App Boundary

A safe runtime for LMS-connected learning apps.

Schools are about to get a flood of small AI-built course apps. Most of them should not be separate LMS tools with their own tokens, backend logic, and grading code. App Boundary gives institutions one trusted boundary for launch, policy, grading, review, and audit.

Why this needs to exist

Without App Boundary

  • Every app acts like its own LMS integration
  • More tokens, more custom setup, more review surface
  • Grading and roster behavior are hard to inspect
  • Failures are scattered across vendors and custom code
  • AI-generated apps become unreviewable sprawl

With App Boundary

  • The LMS launches one trusted tool
  • Apps run inside a governed runtime
  • Policy, review, grading, and audit stay in one place
  • Institutions can inspect what an app can access
  • Authors build the activity, not the integration plumbing

If every AI-built course app ships as its own backend, institutions will stop trusting the category.

Three enforced boundaries

The runtime

Apps don't run on your LMS and they don't run on their own backend. They run inside a sandboxed browser environment on an isolated origin, behind a trusted edge gateway.

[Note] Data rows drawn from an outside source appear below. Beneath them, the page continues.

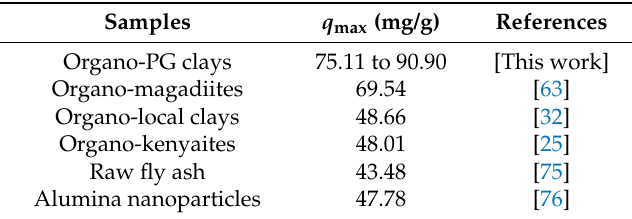
Table 10. Removal capacities of various adsorbents for eosin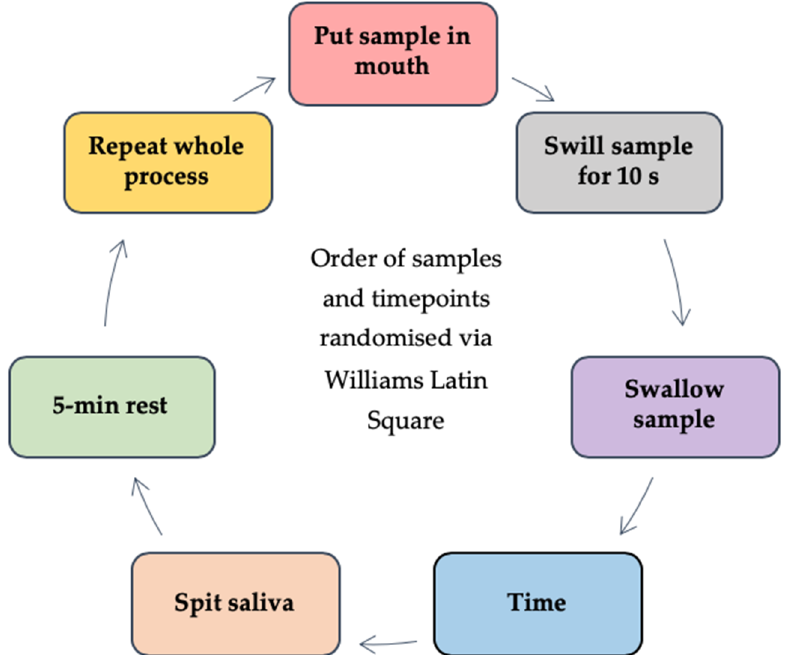
Figure 3. Brief overview of saliva samples post beverage consumption protocol. Volunteers were provided with verbal and written instructions as to the protocol and given the opportunity to ask questions. Volunteers were provided with one 10 mL sample and asked to swill the sample around in their mouth for 10 s before swallowing. After this a randomised countdown clock (time; either 15 s, 30 s, 60 s or 120 s) was started and once it reached zero, volunteers gave a saliva sample into wide lid collection tube (60 mL). A 5-min rest period followed, with the procedure being repeated for the seven remaining samples and timepoints.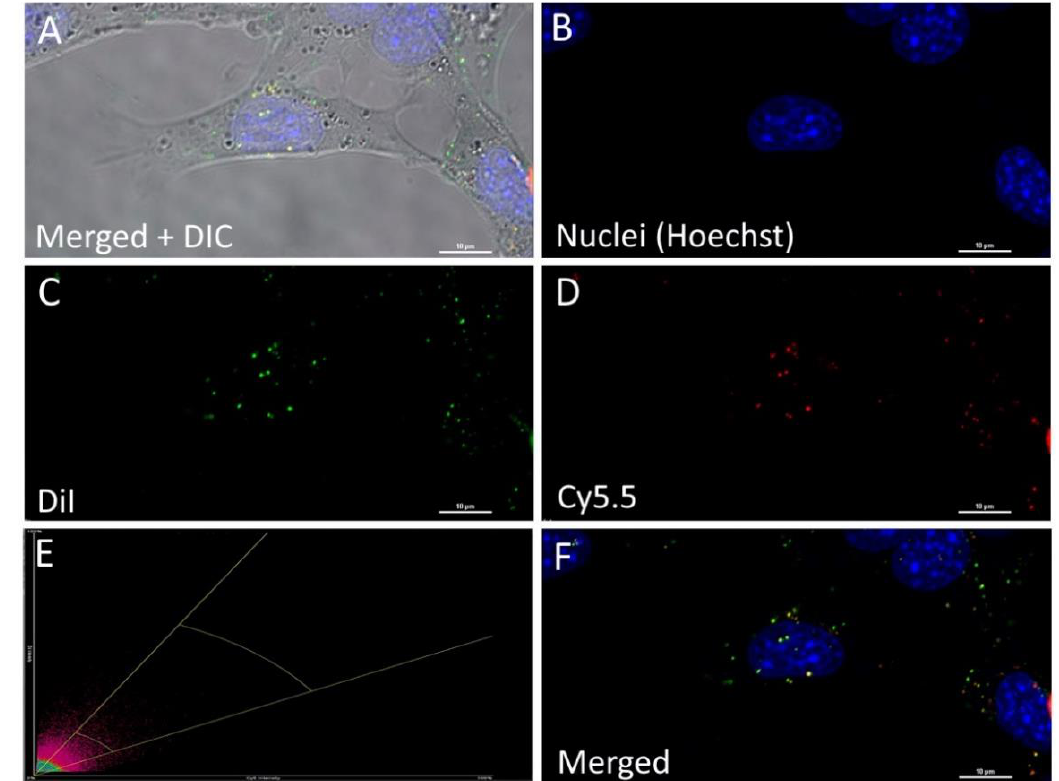
Figure 7. 4T1 murine mammary carcinoma cells after 40 min incubation with the PLGA-Cy5.5/DiI nanoparticles: maximum intensity projection of a z-stack (Laser Scanning Confocal Microscopy, Nikon A1 MP). ( A )—merged image and differential interference contrast (DIC); ( B )—cell nuclei (Hoechst). ( C )—DiI fluorescence; ( D )—PLGA-Cy5.5 fluorescence; €—Scatterplot representing colocalization between DiI and Cy5.5 fluorescent signals. ( F )—Merged image. Scale bar 10 μm.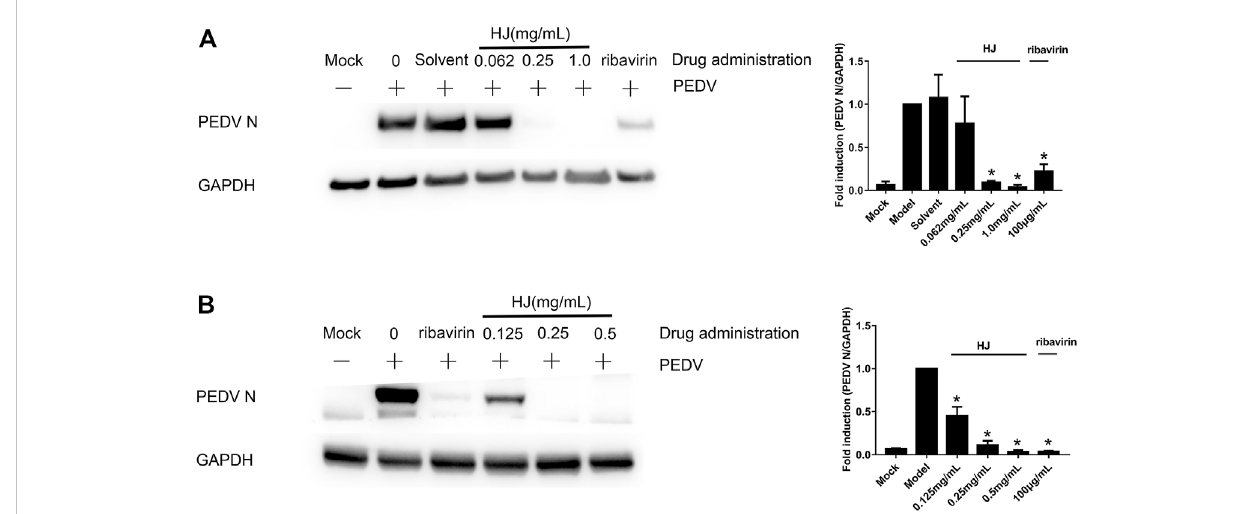
FIGURE 3 The expression level of PEDV N protein in Vero (A) or IPI-FX (B) cells were examined by western blot assays. Cells were treated with HJ throughout the experiment. The expression level of PEDV N protein was calculated in relation to the expression level of GAPDH at 24 hpi. Results are representative of three independent experiments. Data are represented as mean ± SD, n = 3. *, and p < 0.05 was considered statistically signi fi cant compared with the model group.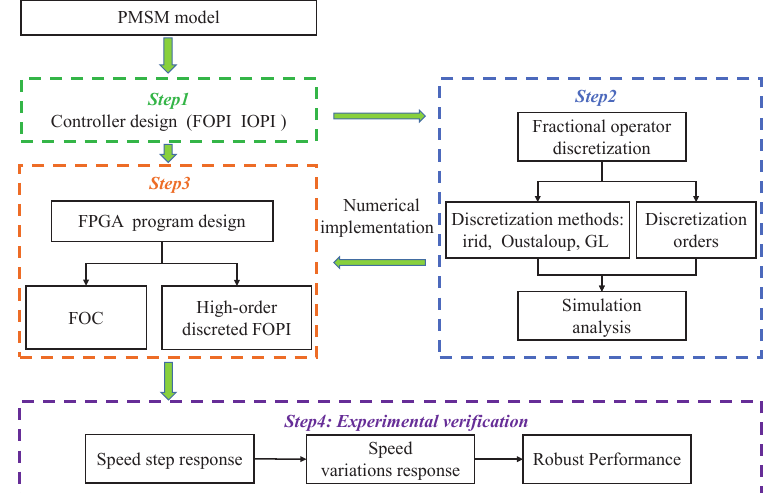
Figure 1. The research workflow of this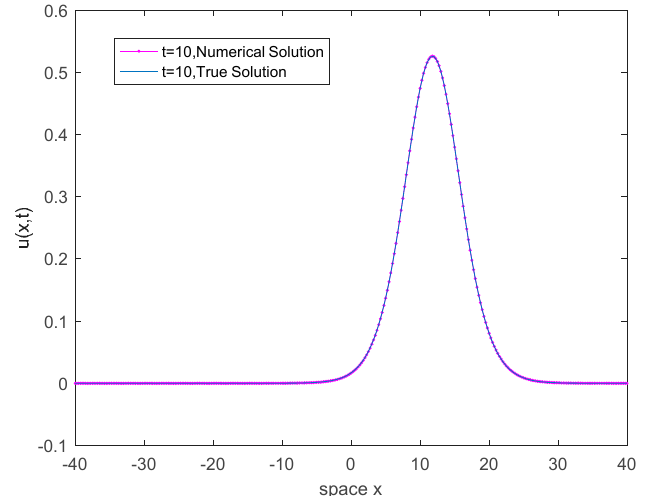
Figure 3. Numerical solution and exact solution with h = τ = 1/4, t = 10.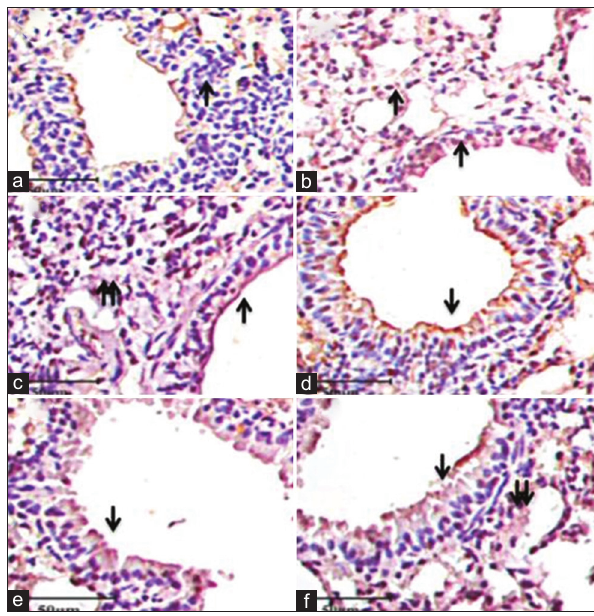
Figure-2: Lung tissue showing expression of toll-like receptor-9 immunopositive reactivity in airways epithelium (single arrow) and alveolar septal cells (double arrow) in control (a), lipopolysaccharide (LPS) (b), indoxacarb (4 mg/kg) (c), indoxacarb (4 mg/kg) and LPS (d) indoxacarb (2 mg/kg) (e) and indoxacarb (2 mg/kg) and LPS (f) groups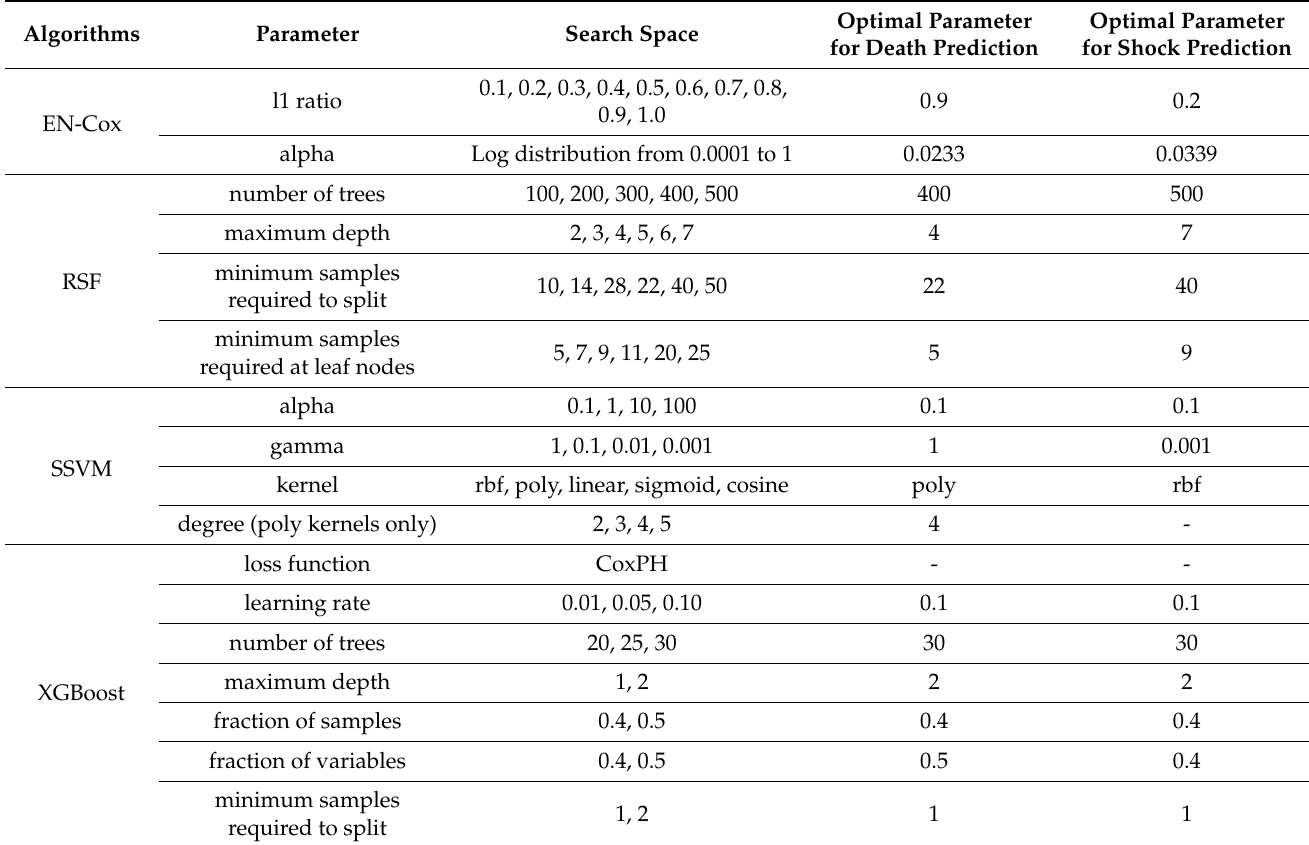
Table 2. Parameter search space and optimal parameters for each model.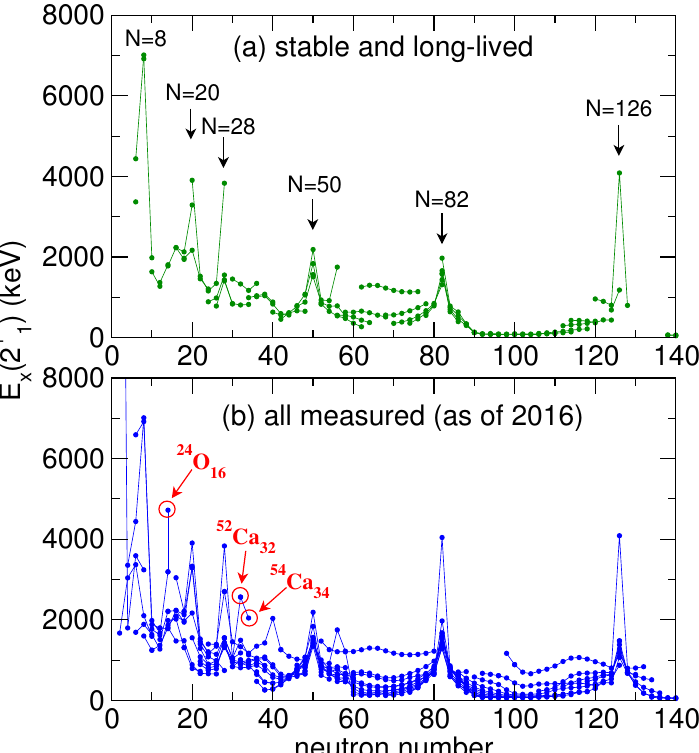
Figure 2. Systematics of the first 2 + excitation energies (E x (2 + and ( b ) all nuclei measured up to 2016, as functions of the neutron number. Peaks in ( a ) are labelled by the neutron number ( N ), while the names of the nuclei are displayed for some new points in ( b ). Taken from Figure 4 of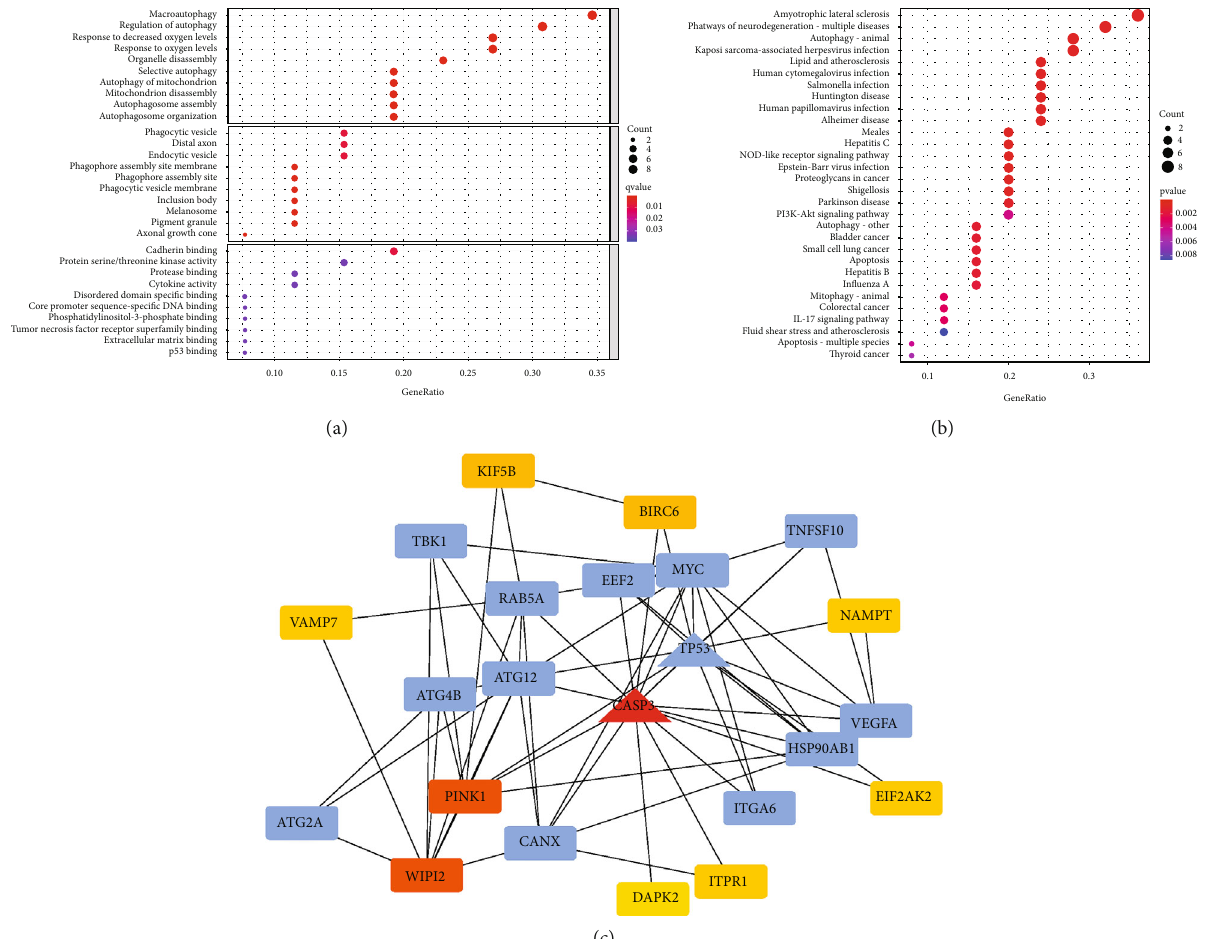
Figure 1: GO terms and KEGG pathways for enrichment analyses of OS-related ARGs in MM (adjusted P < 0 : 05 ). (a) OS-related ARGs were analyzed for signi fi cant enrichment using GO terms. (b) Signi fi cant enrichment analysis of OS-related ARGs using the KEGG pathway. (c) Two key modules (CASP3 and TP53) in OS-related ARGs were recognized by analyzing the protein-protein interaction network. The color of nodes in each module indicated their topology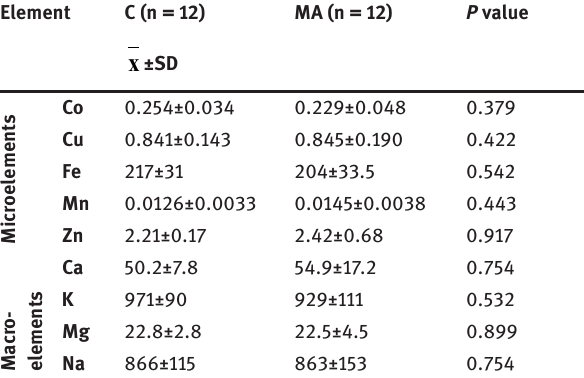
Table 6: The effect of enriched macroalgae on the average content of elements in blood of examined pigs (mg L -1 ).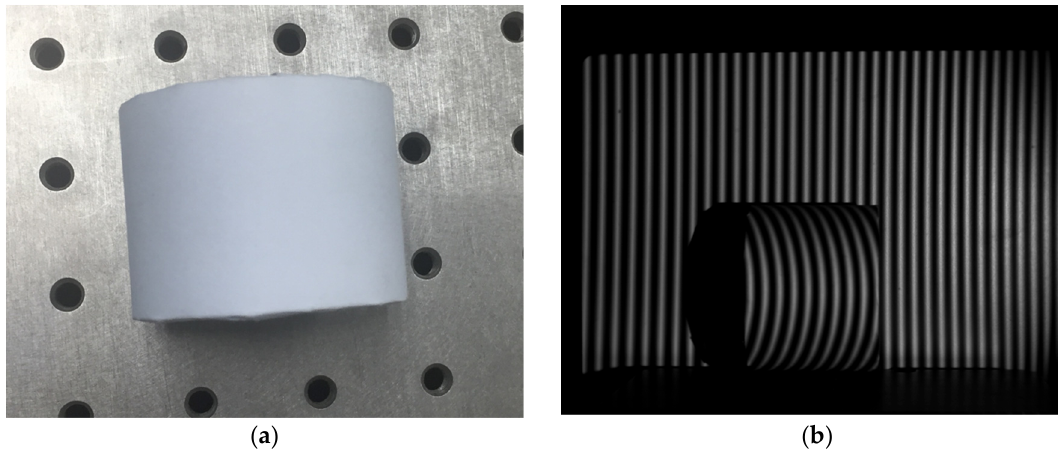
Figure 9. ( a ) Measured cylinder; ( b ) Measured cylinder’s structured light fringe pattern.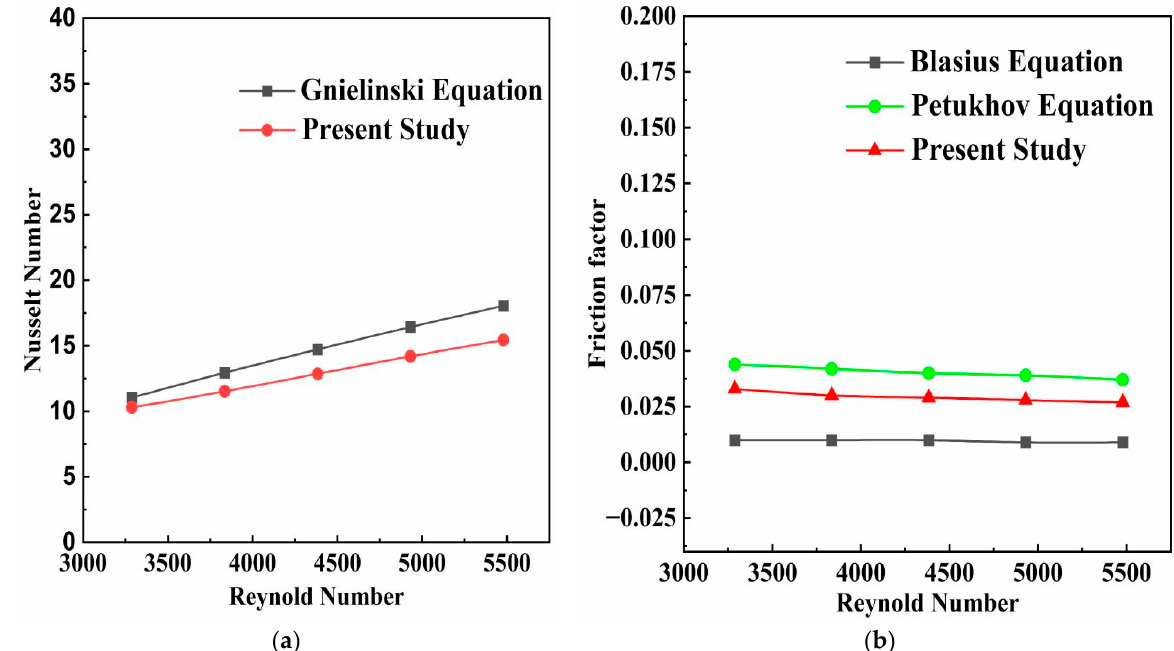
Table 7. Correlation equations for the verification of the empty channel SAH .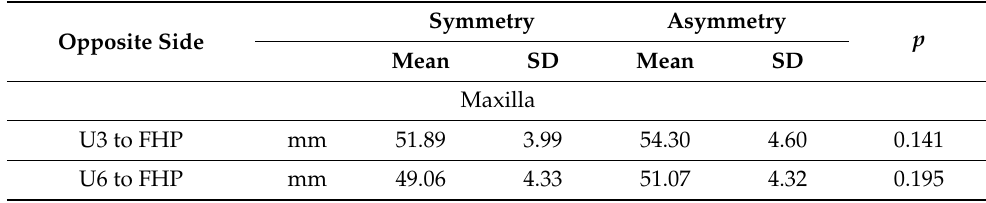
Table 6. Comparison of 3D preoperative (T0) measurements of bilateral variables between groups S and A (opposite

Each launch crosses the same control path before an app can read context or submit activity.

01 Launch boundary

Edge gateway

A worker process at the edge validates every launch, manages sessions, and brokers all access to the LMS. Apps never see raw credentials. The gateway signs a short-lived bootstrap payload so each session starts with a verified, scoped context.

02 Execution boundary

Isolated origin

Each app runs on a separate origin inside an iframe with a strict content security policy. No outbound network requests. No access to camera, clipboard, geolocation, or other browser APIs. No web workers. No plugins. The browser enforces this at the platform level.

03 Policy boundary

Declared capabilities

Apps list what they need in their manifest: read launch context, read content, submit events, write local state. The gateway checks each call against the declared set. If an app doesn't declare a capability, the runtime won't serve it.

Real product screens

Admin view showing managed app packages with approval status, capabilities, and metadata
See what an app is, where it runs, and what it can access.
Preview runtime launching a flashcard app inside the governed browser container
Launch a real app package in the platform runtime.
Terminal showing the app package file tree and validation output
Apps are small versioned packages with a clear contract.

How you build one

A Lantern app is a small web app plus a manifest, content files, and preview fixtures.

Package shape

app/
  manifest.json
  dist/
    index.html
    assets/*
  content/
    activity.json
  preview/
    fixtures.json
    tests.json

Basic flow

copy the template
edit the UI and content
deno task app:preview path/to/app
deno task app:validate path/to/app
publish the reviewed package

Read the authoring docs or start from the template app.

Design principles

One trusted LMS boundary
The institution connects once. Every app runs through that single reviewed integration instead of managing its own LMS plumbing.
Safe by default
Apps declare what they need. The runtime enforces it. No raw tokens, no direct database access, no unrestricted network calls.
Small reviewable app packages
Every app is a static package with a manifest, content, and preview fixtures. You can read the whole thing before it runs.
Simple authoring for humans and LLMs
The authoring contract is small enough that a person or an LLM can build a working app from the template in minutes.